* begin Data provided *
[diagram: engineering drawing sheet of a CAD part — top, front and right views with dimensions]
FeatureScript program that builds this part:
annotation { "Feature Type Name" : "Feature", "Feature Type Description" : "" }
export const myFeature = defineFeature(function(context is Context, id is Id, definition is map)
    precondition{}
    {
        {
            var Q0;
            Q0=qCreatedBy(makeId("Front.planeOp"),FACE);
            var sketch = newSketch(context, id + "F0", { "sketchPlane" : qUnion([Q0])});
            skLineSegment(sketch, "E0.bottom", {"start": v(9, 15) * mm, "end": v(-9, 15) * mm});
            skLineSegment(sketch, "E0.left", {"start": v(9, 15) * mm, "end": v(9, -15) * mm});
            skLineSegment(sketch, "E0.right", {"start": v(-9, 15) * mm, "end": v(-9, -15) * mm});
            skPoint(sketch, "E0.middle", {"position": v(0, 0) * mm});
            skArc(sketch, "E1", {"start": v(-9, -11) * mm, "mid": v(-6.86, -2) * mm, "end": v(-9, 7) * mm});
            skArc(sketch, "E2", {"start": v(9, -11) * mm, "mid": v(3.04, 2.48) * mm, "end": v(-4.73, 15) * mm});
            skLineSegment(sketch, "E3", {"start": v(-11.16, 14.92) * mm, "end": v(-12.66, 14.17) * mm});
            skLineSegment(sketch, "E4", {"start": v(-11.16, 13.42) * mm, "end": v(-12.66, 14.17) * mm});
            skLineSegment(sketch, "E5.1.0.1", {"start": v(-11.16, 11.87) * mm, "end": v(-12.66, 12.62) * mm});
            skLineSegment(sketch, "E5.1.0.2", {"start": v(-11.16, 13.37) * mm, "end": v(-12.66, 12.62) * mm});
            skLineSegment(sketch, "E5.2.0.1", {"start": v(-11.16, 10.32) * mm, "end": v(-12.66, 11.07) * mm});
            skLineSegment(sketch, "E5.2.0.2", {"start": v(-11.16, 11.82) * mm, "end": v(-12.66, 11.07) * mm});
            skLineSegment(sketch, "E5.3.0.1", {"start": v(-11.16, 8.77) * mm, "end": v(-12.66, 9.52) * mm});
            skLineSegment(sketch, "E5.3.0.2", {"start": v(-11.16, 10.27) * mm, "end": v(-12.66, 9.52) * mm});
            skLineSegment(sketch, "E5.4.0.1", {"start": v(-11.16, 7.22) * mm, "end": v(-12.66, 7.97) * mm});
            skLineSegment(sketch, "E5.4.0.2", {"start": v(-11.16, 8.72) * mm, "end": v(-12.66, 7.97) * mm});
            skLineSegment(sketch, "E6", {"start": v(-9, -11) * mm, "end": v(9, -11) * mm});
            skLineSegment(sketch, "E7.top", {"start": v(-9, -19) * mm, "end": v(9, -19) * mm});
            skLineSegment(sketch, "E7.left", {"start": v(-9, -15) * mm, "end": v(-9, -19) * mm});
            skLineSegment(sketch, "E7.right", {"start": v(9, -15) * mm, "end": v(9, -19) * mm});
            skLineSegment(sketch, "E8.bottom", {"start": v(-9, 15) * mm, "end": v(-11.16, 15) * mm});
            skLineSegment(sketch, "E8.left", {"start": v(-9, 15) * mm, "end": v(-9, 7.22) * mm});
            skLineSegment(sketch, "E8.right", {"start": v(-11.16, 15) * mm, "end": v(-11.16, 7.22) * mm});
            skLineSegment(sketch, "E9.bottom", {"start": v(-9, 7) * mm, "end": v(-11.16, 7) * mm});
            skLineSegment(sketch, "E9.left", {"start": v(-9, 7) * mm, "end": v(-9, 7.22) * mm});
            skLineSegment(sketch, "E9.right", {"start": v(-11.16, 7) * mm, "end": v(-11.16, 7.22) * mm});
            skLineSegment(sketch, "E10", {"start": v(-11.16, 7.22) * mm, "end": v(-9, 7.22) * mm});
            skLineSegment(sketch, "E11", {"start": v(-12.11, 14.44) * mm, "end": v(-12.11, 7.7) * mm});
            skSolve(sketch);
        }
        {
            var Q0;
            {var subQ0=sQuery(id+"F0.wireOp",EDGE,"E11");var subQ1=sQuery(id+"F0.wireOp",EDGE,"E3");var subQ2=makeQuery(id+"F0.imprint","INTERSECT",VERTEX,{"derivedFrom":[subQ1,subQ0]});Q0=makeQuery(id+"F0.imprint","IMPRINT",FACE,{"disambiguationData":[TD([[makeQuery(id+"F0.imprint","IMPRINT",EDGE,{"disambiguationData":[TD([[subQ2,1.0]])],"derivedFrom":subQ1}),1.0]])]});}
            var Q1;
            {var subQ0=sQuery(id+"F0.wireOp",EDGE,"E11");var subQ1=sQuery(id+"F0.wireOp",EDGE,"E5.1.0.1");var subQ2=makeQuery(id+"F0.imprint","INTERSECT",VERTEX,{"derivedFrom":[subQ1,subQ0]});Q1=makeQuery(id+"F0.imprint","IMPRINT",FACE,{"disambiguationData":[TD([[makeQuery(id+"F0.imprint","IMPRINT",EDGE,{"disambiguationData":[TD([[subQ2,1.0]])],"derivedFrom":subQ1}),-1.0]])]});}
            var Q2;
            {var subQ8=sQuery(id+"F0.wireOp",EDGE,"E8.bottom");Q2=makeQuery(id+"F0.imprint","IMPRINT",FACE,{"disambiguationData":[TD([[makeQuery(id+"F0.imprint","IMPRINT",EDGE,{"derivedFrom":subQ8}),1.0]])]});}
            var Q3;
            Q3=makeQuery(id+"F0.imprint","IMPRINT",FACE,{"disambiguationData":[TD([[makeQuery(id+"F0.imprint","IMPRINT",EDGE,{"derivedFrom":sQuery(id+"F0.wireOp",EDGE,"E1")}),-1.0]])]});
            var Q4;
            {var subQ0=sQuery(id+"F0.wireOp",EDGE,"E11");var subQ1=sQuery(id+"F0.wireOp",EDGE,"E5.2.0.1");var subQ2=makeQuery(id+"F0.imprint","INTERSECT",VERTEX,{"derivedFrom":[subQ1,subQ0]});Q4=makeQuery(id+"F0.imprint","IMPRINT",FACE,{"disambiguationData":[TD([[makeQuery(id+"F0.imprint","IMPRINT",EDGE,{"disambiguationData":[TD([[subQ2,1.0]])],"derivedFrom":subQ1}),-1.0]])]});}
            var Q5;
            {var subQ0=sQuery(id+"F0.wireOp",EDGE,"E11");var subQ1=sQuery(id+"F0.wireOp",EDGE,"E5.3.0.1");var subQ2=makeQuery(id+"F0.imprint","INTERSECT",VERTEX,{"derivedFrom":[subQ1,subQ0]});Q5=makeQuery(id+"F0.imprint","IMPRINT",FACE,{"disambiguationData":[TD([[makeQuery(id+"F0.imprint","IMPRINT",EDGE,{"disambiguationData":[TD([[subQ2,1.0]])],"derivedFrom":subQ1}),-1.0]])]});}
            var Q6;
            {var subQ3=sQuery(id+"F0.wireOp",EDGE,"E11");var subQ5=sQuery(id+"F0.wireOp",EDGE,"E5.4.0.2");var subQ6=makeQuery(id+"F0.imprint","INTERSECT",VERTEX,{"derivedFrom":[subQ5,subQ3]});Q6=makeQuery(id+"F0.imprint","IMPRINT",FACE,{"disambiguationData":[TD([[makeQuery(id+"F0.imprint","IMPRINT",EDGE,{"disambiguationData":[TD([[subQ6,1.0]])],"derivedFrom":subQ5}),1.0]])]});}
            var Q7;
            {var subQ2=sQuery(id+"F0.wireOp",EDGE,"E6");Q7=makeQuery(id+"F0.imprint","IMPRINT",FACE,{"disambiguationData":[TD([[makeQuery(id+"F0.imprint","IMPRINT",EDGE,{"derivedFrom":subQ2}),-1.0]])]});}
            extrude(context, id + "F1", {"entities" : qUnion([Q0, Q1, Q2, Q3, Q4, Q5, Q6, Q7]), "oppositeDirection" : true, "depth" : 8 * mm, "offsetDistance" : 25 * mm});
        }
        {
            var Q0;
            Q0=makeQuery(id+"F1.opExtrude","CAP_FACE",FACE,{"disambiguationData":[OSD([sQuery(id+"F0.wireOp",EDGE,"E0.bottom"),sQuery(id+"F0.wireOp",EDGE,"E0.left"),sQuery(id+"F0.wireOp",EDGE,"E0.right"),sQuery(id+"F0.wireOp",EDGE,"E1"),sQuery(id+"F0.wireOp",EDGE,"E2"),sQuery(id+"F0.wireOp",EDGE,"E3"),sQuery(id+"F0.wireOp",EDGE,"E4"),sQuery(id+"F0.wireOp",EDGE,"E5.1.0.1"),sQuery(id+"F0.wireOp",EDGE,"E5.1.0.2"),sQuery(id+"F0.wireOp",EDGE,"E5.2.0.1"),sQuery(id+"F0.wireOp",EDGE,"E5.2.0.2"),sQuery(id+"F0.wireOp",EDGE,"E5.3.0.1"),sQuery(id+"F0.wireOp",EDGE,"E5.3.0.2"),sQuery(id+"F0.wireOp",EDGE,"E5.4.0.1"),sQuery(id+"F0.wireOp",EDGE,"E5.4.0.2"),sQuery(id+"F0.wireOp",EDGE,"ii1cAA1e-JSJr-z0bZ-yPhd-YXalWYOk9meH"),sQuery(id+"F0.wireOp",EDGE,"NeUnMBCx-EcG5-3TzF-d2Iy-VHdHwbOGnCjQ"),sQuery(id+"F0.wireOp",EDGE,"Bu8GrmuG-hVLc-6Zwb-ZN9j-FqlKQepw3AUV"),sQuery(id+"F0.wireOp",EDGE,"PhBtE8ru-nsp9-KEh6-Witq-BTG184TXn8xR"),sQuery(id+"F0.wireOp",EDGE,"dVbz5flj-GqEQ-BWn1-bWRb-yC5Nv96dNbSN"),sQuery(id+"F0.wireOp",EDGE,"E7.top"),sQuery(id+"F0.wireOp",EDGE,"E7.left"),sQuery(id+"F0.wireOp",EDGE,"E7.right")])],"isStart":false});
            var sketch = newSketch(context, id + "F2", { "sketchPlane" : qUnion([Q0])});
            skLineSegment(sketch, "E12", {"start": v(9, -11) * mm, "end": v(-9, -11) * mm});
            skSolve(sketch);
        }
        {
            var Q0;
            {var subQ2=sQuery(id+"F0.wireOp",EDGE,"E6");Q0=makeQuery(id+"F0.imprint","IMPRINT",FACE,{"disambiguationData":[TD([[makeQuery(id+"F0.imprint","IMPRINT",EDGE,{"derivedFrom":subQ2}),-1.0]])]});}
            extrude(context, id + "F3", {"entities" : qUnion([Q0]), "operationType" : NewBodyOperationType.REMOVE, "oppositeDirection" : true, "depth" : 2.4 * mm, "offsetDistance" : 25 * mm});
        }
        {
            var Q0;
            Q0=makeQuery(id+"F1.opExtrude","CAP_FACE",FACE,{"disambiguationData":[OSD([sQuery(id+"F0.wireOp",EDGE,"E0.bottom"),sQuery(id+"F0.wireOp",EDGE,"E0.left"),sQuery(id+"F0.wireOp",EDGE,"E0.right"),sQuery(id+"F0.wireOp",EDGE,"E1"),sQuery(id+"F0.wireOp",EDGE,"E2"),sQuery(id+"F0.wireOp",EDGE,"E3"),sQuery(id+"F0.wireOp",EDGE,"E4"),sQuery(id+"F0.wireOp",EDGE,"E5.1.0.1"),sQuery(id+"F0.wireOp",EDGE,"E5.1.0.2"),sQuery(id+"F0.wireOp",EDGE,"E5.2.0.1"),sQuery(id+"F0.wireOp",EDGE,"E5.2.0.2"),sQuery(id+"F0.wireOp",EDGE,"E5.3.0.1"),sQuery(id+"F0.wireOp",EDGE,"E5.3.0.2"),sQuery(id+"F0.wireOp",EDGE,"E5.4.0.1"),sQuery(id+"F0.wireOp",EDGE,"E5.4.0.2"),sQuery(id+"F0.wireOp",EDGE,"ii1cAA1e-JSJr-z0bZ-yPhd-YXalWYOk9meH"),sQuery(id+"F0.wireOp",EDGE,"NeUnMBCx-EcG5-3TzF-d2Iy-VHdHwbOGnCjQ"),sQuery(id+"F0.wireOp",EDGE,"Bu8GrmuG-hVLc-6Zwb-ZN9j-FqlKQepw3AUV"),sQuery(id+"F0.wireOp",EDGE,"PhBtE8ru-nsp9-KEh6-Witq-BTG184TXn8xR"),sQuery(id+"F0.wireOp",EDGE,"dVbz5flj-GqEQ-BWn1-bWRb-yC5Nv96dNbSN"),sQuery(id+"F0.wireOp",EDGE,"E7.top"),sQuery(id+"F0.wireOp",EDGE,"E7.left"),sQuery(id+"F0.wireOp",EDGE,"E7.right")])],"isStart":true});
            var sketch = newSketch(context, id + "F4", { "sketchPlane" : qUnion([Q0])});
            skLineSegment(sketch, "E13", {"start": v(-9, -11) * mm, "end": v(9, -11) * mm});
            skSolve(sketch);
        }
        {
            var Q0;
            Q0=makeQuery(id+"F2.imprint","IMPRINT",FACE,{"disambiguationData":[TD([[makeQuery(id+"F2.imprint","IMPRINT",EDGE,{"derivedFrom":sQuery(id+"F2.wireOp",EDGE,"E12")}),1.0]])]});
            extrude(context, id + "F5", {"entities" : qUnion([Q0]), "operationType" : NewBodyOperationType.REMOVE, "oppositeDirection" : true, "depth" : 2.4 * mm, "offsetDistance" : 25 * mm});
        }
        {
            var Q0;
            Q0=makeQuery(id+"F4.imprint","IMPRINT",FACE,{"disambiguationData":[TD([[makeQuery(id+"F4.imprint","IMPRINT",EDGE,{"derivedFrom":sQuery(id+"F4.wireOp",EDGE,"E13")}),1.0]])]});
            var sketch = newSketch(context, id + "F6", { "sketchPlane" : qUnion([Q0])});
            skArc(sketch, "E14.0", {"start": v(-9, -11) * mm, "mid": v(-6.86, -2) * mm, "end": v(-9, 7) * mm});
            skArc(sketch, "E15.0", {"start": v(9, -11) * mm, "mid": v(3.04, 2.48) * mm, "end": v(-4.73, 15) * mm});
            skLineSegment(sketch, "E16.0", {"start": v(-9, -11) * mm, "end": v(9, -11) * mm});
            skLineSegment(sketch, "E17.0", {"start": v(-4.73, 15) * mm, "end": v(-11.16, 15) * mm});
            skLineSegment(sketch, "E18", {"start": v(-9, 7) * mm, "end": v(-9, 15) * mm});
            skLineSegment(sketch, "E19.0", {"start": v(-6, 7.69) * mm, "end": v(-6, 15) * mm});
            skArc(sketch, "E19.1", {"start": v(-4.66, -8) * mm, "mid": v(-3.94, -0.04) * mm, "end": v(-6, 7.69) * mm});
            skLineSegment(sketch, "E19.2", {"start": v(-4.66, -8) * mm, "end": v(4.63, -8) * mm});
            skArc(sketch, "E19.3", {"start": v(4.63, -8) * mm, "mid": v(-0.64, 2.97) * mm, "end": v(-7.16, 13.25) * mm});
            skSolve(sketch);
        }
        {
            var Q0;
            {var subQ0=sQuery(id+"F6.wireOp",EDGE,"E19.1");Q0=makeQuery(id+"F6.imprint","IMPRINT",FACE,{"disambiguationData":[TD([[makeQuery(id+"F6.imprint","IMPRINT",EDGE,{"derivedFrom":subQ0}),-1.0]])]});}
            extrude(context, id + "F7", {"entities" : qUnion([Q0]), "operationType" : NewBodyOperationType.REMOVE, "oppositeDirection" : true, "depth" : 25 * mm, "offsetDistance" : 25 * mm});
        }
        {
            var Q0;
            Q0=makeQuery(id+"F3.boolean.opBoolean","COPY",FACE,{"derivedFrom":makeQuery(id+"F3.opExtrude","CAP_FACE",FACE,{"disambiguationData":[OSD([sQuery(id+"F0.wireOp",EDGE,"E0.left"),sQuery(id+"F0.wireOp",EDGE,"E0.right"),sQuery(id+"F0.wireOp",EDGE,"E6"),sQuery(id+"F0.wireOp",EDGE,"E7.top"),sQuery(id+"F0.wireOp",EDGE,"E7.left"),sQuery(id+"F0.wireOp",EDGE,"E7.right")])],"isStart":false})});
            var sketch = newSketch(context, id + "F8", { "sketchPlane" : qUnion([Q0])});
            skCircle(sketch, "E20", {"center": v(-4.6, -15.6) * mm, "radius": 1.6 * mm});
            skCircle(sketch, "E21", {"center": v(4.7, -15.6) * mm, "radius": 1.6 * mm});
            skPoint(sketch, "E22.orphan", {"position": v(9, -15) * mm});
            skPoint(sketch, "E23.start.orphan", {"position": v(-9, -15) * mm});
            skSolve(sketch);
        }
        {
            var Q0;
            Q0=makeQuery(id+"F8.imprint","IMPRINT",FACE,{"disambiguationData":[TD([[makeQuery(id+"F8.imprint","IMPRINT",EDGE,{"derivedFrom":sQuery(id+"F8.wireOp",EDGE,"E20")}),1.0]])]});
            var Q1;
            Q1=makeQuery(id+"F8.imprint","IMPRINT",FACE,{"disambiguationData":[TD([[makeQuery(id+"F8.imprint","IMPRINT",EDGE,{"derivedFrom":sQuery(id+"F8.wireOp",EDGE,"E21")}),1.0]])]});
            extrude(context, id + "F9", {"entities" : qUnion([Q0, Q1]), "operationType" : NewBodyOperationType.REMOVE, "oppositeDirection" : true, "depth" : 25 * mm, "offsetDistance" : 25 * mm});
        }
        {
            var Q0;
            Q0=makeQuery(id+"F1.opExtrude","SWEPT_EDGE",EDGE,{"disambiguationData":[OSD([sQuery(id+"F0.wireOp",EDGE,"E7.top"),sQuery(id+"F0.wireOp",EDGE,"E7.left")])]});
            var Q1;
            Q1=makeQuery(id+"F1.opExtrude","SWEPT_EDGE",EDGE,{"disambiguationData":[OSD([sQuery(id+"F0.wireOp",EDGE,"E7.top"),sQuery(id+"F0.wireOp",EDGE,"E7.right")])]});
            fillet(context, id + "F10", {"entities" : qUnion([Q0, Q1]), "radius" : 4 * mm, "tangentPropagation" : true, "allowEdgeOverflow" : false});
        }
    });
* end Data provided *
▶ **Work to be completed**: Convert the lines, from the first one through the line that contains "v(-11.16, 8.72) *", into a Markdown table with the columns Row and Line. Give each line's row number under Row and the line itself under Line, omitting blank lines.

▶ **Full solution**:
| Row | Line |
|---|---|
| 1 | [diagram: engineering drawing sheet of a CAD part — top, front and right views with dimensions] |
| 2 | FeatureScript program that builds this part: |
| 3 | annotation { "Feature Type Name" : "Feature", "Feature Type Description" : "" } |
| 4 | export const myFeature = defineFeature(function(context is Context, id is Id, definition is map) |
| 5 |     precondition{} |
| 6 |     { |
| 7 |         { |
| 8 |             var Q0; |
| 9 |             Q0=qCreatedBy(makeId("Front.planeOp"),FACE); |
| 10 |             var sketch = newSketch(context, id + "F0", { "sketchPlane" : qUnion([Q0])}); |
| 11 |             skLineSegment(sketch, "E0.bottom", {"start": v(9, 15) * mm, "end": v(-9, 15) * mm}); |
| 12 |             skLineSegment(sketch, "E0.left", {"start": v(9, 15) * mm, "end": v(9, -15) * mm}); |
| 13 |             skLineSegment(sketch, "E0.right", {"start": v(-9, 15) * mm, "end": v(-9, -15) * mm}); |
| 14 |             skPoint(sketch, "E0.middle", {"position": v(0, 0) * mm}); |
| 15 |             skArc(sketch, "E1", {"start": v(-9, -11) * mm, "mid": v(-6.86, -2) * mm, "end": v(-9, 7) * mm}); |
| 16 |             skArc(sketch, "E2", {"start": v(9, -11) * mm, "mid": v(3.04, 2.48) * mm, "end": v(-4.73, 15) * mm}); |
| 17 |             skLineSegment(sketch, "E3", {"start": v(-11.16, 14.92) * mm, "end": v(-12.66, 14.17) * mm}); |
| 18 |             skLineSegment(sketch, "E4", {"start": v(-11.16, 13.42) * mm, "end": v(-12.66, 14.17) * mm}); |
| 19 |             skLineSegment(sketch, "E5.1.0.1", {"start": v(-11.16, 11.87) * mm, "end": v(-12.66, 12.62) * mm}); |
| 20 |             skLineSegment(sketch, "E5.1.0.2", {"start": v(-11.16, 13.37) * mm, "end": v(-12.66, 12.62) * mm}); |
| 21 |             skLineSegment(sketch, "E5.2.0.1", {"start": v(-11.16, 10.32) * mm, "end": v(-12.66, 11.07) * mm}); |
| 22 |             skLineSegment(sketch, "E5.2.0.2", {"start": v(-11.16, 11.82) * mm, "end": v(-12.66, 11.07) * mm}); |
| 23 |             skLineSegment(sketch, "E5.3.0.1", {"start": v(-11.16, 8.77) * mm, "end": v(-12.66, 9.52) * mm}); |
| 24 |             skLineSegment(sketch, "E5.3.0.2", {"start": v(-11.16, 10.27) * mm, "end": v(-12.66, 9.52) * mm}); |
| 25 |             skLineSegment(sketch, "E5.4.0.1", {"start": v(-11.16, 7.22) * mm, "end": v(-12.66, 7.97) * mm}); |
| 26 |             skLineSegment(sketch, "E5.4.0.2", {"start": v(-11.16, 8.72) * mm, "end": v(-12.66, 7.97) * mm}); |